APT28 Associated Campaign Uses BadPaw Loader and MeowMeow Backdoor Against Ukraine

Ukraine-attack

Cybersecurity researchers have revealed a new Russian cyber campaign targeting Ukrainian organizations using two previously unknown malware families, BadPaw and MeowMeow.

According to a report by ClearSky, the attack begins with a phishing email containing a link to a ZIP archive. Once extracted, an HTA file opens a decoy document in Ukrainian concerning border crossing appeals, designed to trick recipients into trusting the message.
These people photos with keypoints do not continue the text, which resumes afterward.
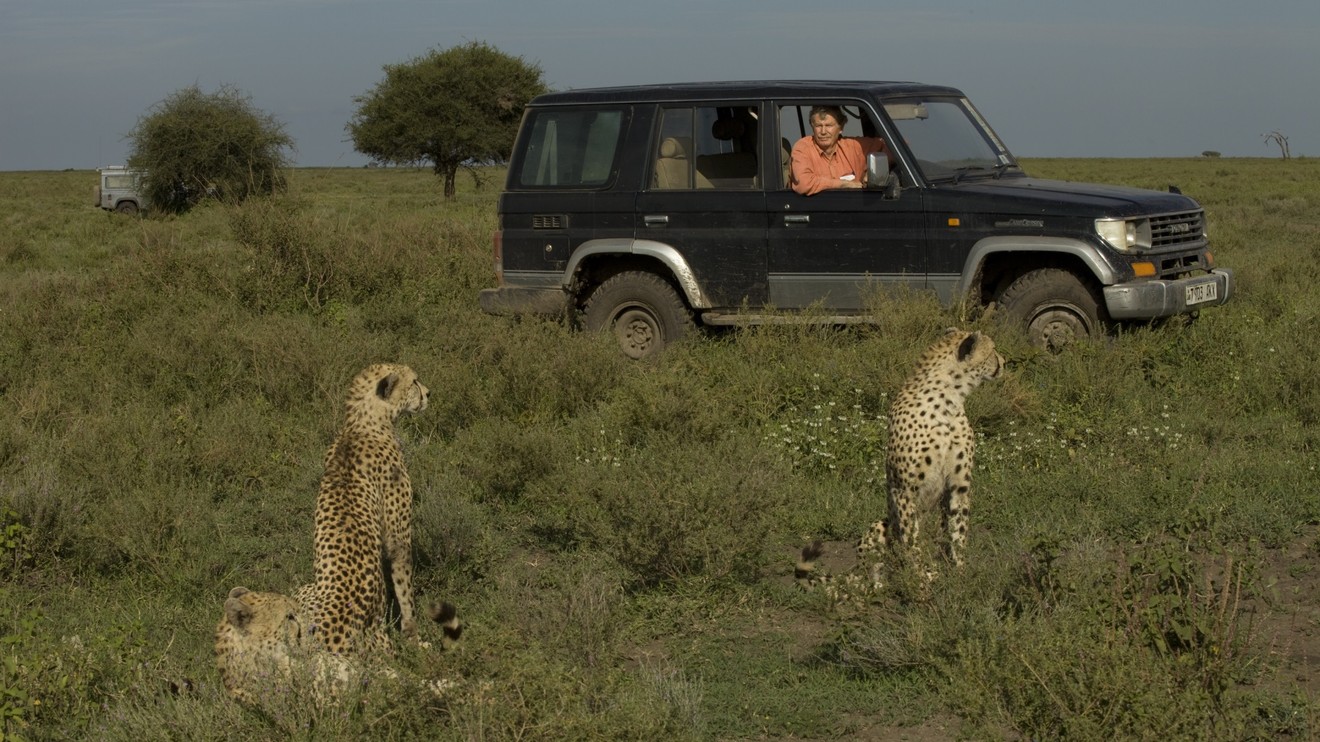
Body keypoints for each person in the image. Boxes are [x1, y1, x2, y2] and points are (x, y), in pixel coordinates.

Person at [790, 105, 887, 195]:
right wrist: (842, 184)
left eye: (829, 126)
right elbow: (804, 184)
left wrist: (871, 173)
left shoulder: (852, 146)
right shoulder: (802, 148)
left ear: (841, 128)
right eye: (818, 126)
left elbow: (891, 147)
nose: (823, 132)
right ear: (812, 127)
The campaign also deploys a .NET-based loader called BadPaw, which communicates with a remote server to download and install the MeowMeow backdoor. Analysts have moderately attributed the operation to the Russian state-sponsored threat actor APT28, based on targeting patterns, geopolitical context, and similarities to previous Russian cyberattacks.

The phishing email originates from ukr[.]net, likely to increase credibility. It contains a link to a ZIP file, which first redirects the user to a very small image acting as a tracking pixel to notify operators of the click. The user is then redirected to a secondary URL to download the archive. The ZIP file contains an HTA file that launches a decoy document while executing malicious actions in the background.

clear

The decoy document simulates a confirmation for a government appeal regarding Ukrainian border crossings, enhancing the message’s legitimacy.

The HTA file includes checks to avoid sandbox environments by querying the Windows Registry key KLM\SOFTWARE\Microsoft\Windows NT\CurrentVersion\InstallDate. If the system is newer than ten days, the malware aborts. Otherwise, it extracts a VBScript and a PNG image from the ZIP, saves them under different names, and schedules the VBScript to run automatically for persistence.

The VBScript extracts malicious code from the PNG image to execute the BadPaw loader, which connects to a command-and-control server to retrieve additional components, including MeowMeow. If BadPaw runs independently, it triggers a decoy sequence showing a cat-themed GUI. Clicking the “MeowMeow” button displays a simple “Meow Meow Meow” message with no malicious effect, misleading analysts.

MeowMeow becomes fully active only when executed with a specific parameter (-v) by the original attack chain. It also checks that no sandbox or monitoring tools such as Wireshark, Procmon, OllyDbg, or Fiddler are running. Once active, MeowMeow allows remote PowerShell execution and file system operations, including reading, writing, and deleting files.

ClearSky noted Russian-language strings within the malware, suggesting that the developers either failed to localize the code for the Ukrainian environment or unintentionally left Russian development traces.